Une femme de 69 ans a été arrêtée en lien avec le meurtre d'une femme au foyer à Nagoya en 1999. Elle a avoué aux enquêteurs qu'elle craignait depuis longtemps d'être capturée et se sentait déprimée chaque année autour de l'anniversaire du crime. Un correspondance d'ADN a conduit à son arrestation.
Le 13 novembre 1999, Namiko Takaba, une femme au foyer de 32 ans, a été assassinée dans son appartement du deuxième étage dans le quartier Nishi de Nagoya, préfecture d'Aichi. Elle a été trouvée effondrée dans le couloir après avoir été poignardée plusieurs fois, y compris au cou, et s'est vidée de son sang près de l'entrée. Son fils de 2 ans a été découvert sain et sauf dans l'appartement.
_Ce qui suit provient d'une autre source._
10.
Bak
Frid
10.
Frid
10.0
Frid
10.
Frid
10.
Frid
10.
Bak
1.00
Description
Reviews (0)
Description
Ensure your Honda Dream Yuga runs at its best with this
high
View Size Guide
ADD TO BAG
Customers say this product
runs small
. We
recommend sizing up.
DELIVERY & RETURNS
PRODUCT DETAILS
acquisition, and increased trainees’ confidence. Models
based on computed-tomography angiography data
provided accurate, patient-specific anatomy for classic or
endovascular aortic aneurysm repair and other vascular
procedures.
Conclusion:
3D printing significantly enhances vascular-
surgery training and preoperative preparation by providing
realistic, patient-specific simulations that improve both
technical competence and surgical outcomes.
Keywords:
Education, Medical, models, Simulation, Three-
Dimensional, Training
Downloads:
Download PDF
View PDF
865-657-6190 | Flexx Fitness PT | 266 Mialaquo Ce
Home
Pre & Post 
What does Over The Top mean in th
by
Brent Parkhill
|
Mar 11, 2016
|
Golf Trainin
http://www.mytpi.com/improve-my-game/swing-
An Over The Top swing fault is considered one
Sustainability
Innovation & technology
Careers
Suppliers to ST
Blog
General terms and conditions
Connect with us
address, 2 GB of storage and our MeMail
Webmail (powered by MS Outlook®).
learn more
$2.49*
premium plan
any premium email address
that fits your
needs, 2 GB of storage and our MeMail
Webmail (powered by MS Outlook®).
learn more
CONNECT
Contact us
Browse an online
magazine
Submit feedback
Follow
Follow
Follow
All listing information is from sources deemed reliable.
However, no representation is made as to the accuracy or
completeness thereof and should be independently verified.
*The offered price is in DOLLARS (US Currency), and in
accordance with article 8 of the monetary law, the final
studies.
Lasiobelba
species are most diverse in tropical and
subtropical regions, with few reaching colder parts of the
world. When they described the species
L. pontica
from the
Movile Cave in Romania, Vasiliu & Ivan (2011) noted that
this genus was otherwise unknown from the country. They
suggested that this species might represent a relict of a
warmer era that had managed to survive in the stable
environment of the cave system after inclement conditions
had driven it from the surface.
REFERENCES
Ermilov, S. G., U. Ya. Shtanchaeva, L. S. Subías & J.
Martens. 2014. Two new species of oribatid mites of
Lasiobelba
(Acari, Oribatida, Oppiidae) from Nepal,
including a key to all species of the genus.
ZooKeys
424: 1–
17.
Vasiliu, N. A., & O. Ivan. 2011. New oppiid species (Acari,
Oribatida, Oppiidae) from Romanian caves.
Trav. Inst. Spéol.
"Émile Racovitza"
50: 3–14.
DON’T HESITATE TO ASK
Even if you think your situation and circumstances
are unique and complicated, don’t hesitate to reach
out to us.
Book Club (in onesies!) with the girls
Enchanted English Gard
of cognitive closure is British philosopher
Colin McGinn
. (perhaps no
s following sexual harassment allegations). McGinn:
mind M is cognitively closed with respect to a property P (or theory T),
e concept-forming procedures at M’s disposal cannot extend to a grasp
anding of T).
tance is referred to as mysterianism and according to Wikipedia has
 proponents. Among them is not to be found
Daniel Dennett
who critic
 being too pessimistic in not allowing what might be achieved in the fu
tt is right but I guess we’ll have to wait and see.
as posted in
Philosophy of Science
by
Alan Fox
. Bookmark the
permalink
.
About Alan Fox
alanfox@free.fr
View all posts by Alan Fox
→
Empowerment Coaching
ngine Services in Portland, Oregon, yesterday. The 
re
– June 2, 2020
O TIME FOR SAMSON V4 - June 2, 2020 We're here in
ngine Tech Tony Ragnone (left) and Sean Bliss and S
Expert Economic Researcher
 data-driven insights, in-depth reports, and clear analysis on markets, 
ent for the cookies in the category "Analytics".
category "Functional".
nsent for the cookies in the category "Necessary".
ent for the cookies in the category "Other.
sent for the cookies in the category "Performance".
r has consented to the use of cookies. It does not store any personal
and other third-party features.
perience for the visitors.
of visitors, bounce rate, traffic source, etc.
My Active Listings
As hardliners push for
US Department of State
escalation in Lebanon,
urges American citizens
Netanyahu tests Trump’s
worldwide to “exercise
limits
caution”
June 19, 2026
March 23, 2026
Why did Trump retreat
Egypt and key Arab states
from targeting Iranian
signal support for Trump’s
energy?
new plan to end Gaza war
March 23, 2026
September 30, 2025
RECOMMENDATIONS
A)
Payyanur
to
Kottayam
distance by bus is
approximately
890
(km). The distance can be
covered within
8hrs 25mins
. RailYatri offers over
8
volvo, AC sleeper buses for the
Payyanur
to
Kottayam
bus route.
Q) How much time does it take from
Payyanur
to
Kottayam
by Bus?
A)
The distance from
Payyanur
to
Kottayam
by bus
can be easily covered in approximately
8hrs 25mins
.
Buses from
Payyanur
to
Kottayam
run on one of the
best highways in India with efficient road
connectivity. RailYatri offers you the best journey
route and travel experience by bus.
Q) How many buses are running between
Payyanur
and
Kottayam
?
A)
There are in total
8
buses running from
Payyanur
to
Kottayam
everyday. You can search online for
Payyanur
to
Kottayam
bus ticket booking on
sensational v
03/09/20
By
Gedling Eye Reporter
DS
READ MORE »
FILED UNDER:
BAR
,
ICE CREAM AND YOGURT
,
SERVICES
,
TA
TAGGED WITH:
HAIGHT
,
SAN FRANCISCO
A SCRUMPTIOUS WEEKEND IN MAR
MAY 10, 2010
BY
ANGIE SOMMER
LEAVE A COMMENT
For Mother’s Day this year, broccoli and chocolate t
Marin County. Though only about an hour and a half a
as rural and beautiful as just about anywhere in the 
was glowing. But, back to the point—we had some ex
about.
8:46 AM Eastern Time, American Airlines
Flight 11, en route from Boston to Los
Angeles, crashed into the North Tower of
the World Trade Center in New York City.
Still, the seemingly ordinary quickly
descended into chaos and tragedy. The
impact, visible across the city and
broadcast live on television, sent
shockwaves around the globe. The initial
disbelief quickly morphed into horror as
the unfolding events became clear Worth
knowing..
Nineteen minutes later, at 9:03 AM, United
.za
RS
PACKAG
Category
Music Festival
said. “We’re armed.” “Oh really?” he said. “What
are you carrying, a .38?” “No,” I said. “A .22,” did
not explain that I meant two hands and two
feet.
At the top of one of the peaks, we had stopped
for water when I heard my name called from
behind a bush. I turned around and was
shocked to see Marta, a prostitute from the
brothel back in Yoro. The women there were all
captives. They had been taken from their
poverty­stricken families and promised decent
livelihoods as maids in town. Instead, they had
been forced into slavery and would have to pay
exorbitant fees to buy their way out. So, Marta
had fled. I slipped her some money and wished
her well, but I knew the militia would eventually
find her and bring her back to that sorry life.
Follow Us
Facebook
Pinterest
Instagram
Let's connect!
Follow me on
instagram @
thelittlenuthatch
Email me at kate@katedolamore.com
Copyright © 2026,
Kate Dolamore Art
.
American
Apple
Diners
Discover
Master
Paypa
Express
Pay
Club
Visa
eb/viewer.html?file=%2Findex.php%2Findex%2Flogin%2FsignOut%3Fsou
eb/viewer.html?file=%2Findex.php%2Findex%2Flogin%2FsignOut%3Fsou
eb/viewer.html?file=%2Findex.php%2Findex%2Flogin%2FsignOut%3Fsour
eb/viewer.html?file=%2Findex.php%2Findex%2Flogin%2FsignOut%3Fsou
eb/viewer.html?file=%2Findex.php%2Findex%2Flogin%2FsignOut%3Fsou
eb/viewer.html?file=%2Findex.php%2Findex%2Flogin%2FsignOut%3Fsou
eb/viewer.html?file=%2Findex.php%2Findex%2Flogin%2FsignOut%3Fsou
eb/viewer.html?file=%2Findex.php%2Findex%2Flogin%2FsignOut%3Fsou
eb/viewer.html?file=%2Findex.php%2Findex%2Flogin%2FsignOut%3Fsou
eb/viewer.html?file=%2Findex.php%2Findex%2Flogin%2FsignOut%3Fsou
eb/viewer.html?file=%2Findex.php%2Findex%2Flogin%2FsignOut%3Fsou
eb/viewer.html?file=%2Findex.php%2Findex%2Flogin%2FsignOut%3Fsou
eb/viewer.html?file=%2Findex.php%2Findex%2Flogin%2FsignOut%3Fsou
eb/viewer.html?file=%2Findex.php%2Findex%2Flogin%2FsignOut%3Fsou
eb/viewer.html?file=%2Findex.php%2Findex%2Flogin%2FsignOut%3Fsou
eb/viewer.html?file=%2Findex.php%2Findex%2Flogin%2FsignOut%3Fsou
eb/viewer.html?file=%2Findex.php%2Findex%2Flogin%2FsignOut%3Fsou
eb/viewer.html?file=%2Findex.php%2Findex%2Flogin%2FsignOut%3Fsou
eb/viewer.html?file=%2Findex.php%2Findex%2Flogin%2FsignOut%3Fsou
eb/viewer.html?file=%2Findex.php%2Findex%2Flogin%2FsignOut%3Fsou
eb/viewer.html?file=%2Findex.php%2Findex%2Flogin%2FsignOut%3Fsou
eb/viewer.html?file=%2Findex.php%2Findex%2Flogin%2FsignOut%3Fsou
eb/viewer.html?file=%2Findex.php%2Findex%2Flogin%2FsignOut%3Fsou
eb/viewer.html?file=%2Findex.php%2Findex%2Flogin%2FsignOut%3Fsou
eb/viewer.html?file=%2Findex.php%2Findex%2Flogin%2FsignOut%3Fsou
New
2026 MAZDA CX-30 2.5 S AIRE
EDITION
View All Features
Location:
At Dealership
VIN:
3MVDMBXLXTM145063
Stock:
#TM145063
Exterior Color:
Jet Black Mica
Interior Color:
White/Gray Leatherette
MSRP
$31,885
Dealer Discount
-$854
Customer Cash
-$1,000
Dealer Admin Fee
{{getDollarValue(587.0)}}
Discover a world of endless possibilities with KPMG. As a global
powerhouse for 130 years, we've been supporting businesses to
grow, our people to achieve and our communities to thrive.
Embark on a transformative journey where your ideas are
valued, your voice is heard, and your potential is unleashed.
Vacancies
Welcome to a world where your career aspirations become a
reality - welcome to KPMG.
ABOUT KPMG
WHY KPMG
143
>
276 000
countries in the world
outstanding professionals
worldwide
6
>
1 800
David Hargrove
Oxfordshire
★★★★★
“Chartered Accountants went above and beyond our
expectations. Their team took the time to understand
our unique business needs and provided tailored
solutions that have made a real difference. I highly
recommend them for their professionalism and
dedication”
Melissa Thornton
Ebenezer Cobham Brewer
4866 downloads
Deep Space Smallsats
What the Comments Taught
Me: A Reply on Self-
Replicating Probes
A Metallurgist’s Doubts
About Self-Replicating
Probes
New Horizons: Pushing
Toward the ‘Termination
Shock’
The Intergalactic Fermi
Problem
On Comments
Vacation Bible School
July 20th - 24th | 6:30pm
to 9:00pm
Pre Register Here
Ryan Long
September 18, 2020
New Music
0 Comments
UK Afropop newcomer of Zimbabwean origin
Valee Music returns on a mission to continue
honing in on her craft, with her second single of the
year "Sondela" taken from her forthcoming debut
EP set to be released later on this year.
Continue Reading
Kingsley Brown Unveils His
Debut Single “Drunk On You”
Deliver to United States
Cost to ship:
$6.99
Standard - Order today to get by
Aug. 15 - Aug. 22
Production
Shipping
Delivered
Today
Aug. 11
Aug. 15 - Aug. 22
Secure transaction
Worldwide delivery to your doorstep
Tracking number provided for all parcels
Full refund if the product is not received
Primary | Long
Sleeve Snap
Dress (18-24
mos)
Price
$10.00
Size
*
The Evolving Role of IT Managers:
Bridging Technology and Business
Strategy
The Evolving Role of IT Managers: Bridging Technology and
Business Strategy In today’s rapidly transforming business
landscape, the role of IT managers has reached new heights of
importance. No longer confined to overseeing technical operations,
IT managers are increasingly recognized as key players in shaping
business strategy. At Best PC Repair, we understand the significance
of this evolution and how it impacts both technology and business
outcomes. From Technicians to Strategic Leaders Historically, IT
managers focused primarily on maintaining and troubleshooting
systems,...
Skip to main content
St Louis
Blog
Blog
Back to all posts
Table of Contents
La suspecte, Kumiko Yasufuku, 69 ans, une ancienne camarade de lycée du mari de Takaba, a été arrêtée vendredi dernier. Elle vit dans le quartier Minato de Nagoya. La police l'avait interrogée à plusieurs reprises depuis août et avait demandé un échantillon d'ADN volontaire. Après un refus initial, elle l'a fourni jeudi et s'est présentée à la station de police de Nishi quelques heures plus tard. Une correspondance d'ADN avec des taches de sang sur la scène a confirmé son implication, menant à l'arrestation le lendemain.
La police préfectorale d'Aichi a transféré Yasufuku aux procureurs dimanche et a perquisitionné sa maison. Des sources d'enquête ont indiqué que l'attaque était probablement préméditée, Yasufuku ayant apporté un couteau et frappé immédiatement après que Takaba ait ouvert la porte. Le mari de Takaba a préservé la scène de crime en continuant à louer l'appartement, gardant intactes les taches de sang du coupable près de l'entrée.
Lors de l'interrogatoire, Yasufuku a exprimé un profond regret. « Je me sentais mal à l'aise, et mon cœur se serrait chaque fois que la date de l'incident approchait. Je ne voulais pas être arrêtée et causer des problèmes à ma famille », a-t-elle dit aux enquêteurs. Elle a ajouté qu'elle regrettait pour la victime et avait vécu avec une anxiété constante pendant plus de deux décennies, incapable même de lire des articles de journal sur l'affaire.